You know, it is one thing to thank God for what he has done for us, for the blessings we have received. but it is quite another thing to compare ourselves to one another and to thank God for the differences, as if somehow we are better than that poor miserable tax collector over there, better than that single mother who drinks too much, or that clumsy idiot who is our fellow worker or the parishioner who sits next to us and seems to have no real faith at all.

But we do it don't we?

We do it - whether we see ourselves as the tax collector begging God's forgiveness, or as the Pharisee - who has been diligent in all things of the faith.

I don't know about you. But I suspect that most of you do it.

Even I, many years later from when I began, find myself doing it on occasions, I still find others lacking something - which I, by the logic of the observation, think I have.

Why oh why do we, do I, such dumb things? Why oh why do we, do I, engage in behaviour, or hold an attitude, that can do not but end up dividing us, one from another?

That is the mystery of sin my friends. It has power.

And while we have breath, we must continually fight that power. We must fight it - and we must trust in the good Lord to forgive us when we fail.

You all know the Jesus Prayer don't you? That famous prayer that is recommended as a mantra, which we should repeat over and over again, when we get down to serious praying?

"Lord Jesus Christ, have mercy on me, a sinner."

"Lord Jesus Christ, have mercy on me, a sinner."

"Lord Jesus Christ, have mercy on me, a sinner."

It comes from today's Gospel reading - where the tax collector - the lowest of the low according to all that was right and holy in those days - and even today - beats his breast and says: "God, be merciful to me, a sinner".

Words to live by. Words to cultivate in our minds and hearts that we might know the true joy of salvation.

There is a beautiful promise in today's gospel lesson my friends, the promise is this:

"All who exalt themselves will be humbled, but all who humble themselves will be exalted."
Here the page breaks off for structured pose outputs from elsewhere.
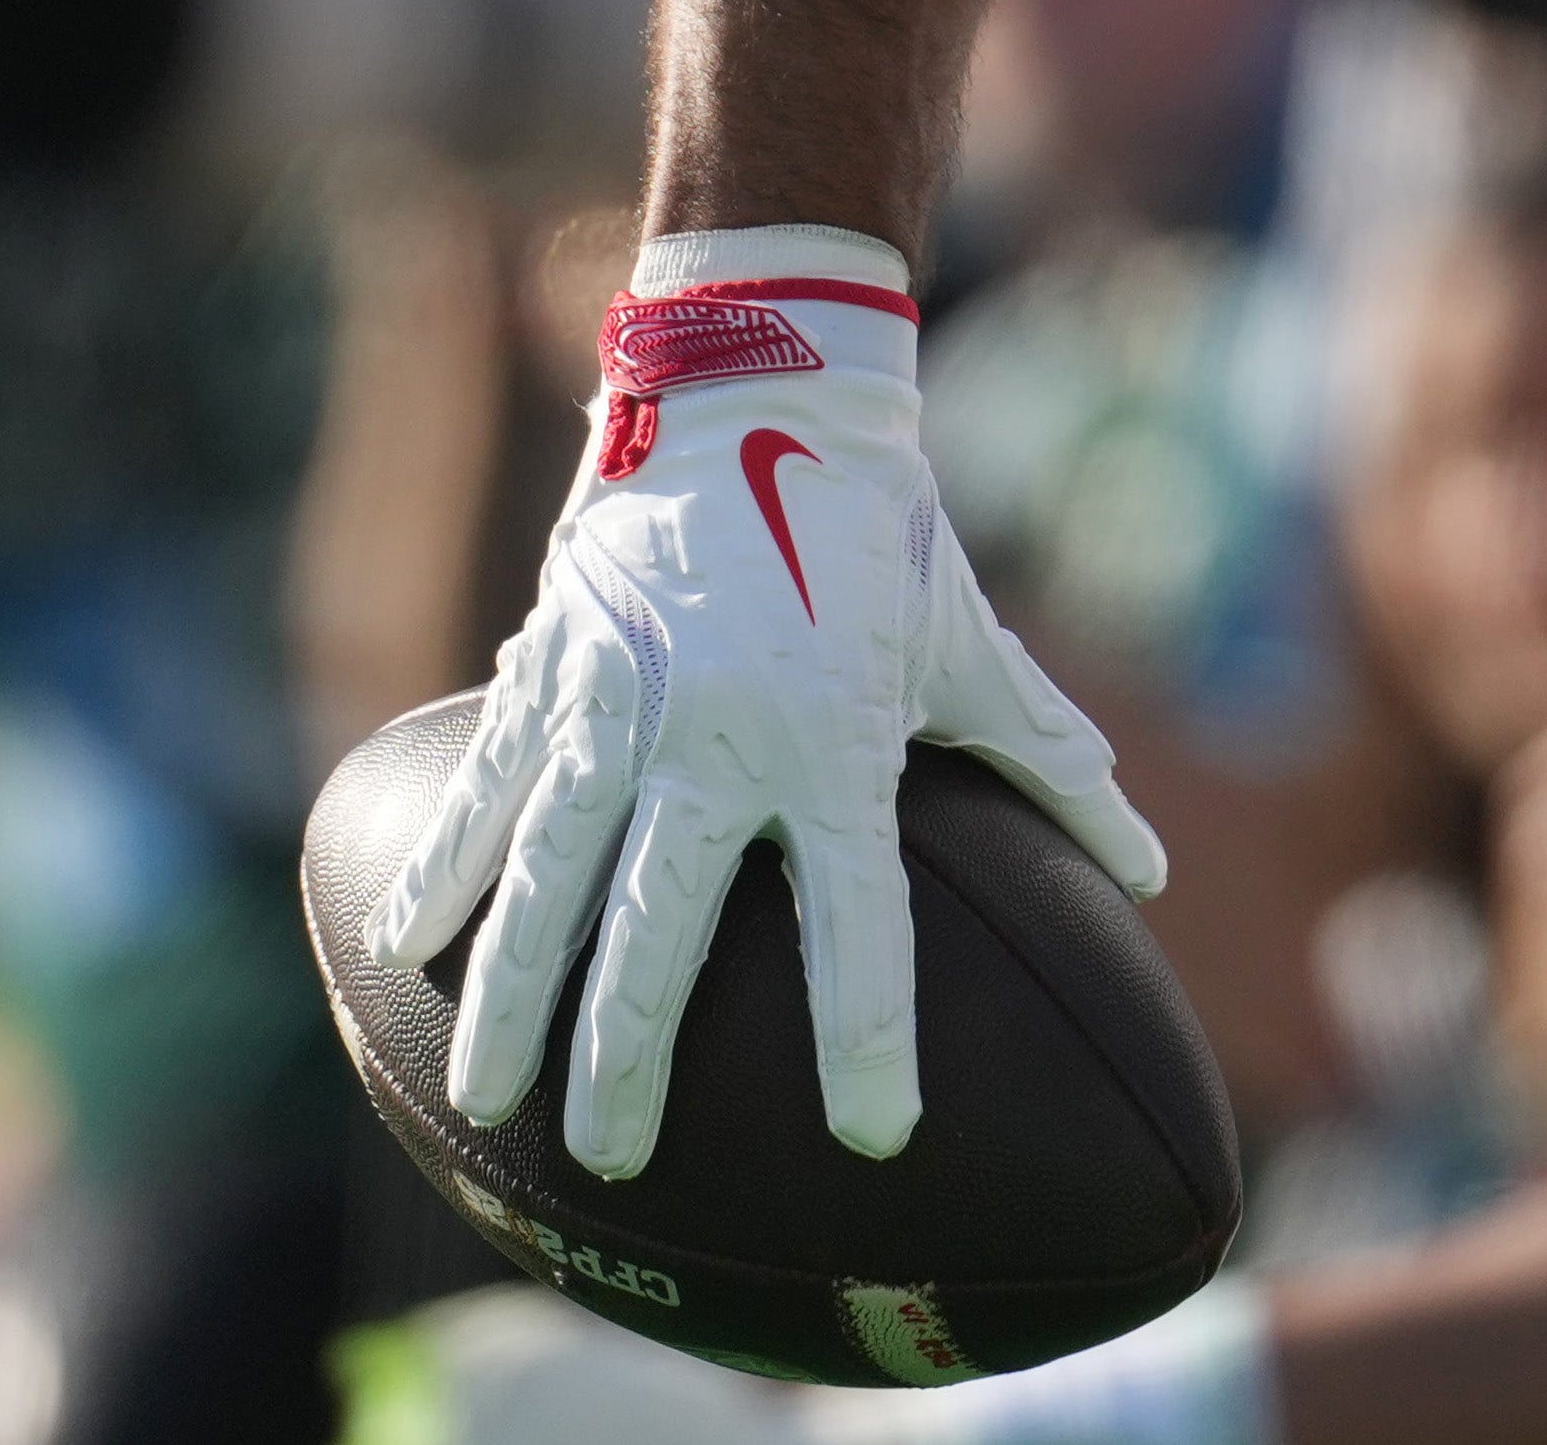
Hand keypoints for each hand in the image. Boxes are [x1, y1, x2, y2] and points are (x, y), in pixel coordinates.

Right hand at [379, 256, 1163, 1176]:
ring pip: (551, 876)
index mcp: (834, 740)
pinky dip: (438, 863)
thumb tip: (1147, 870)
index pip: (860, 919)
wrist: (761, 387)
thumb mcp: (965, 644)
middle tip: (616, 1159)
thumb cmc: (875, 530)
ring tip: (483, 1097)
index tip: (875, 1137)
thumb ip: (1046, 760)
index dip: (869, 1033)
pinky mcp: (551, 666)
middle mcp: (718, 735)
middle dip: (632, 1057)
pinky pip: (485, 785)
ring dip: (510, 995)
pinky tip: (398, 944)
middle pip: (666, 930)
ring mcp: (620, 704)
It is a promise of God, but it is also a challenge - a challenge because it is very hard not to exalt oneself - very hard not to think that somehow or other, that I am better than that person over there: that tax collector, that sinner, that arrogant person, that cheat, that hypocrite, that lazy person, that liar, that domineering person.

It is very hard, but it is not impossible .

We do not have to think that we have the one right answer; that because we do this or that thing better, or more often than others, we are somehow better people, wiser people, or holier people than those who do it poorly or less often than we.

We do not have to think that because we are more diligent at serving God inside the church and out, that because we tithe, or attend worship more often than most other people, that we are somehow more important, or more faithful, or more loved by God than they are.

Nor do we have to think - that because we work hard, pay our taxes, and refuse to hold out our hands, that we are better than immigrants from the third world, or politicians, or those who own big businesses, or people on welfare.

"All who exalt themselves will be humbled, but all who humble themselves will be exalted."

A promise. And a challenge, a challenge that we are all called to embrace a challenge that we are all called to work on.

There is an old saying that goes like this:

"The person who thinks he can live without others is mistaken; the person who thinks that others can't live without him are even more mistaken."

Our prayer each day - should not be "O Lord, I thank you that I am not like other people - like John or Jane, like my mother or my fellow worker"; but rather it should be "I thank you God that you are so good to me - me a miserable sinner; help me be good to others in the same way."

May His Name be praised day by day. Amen!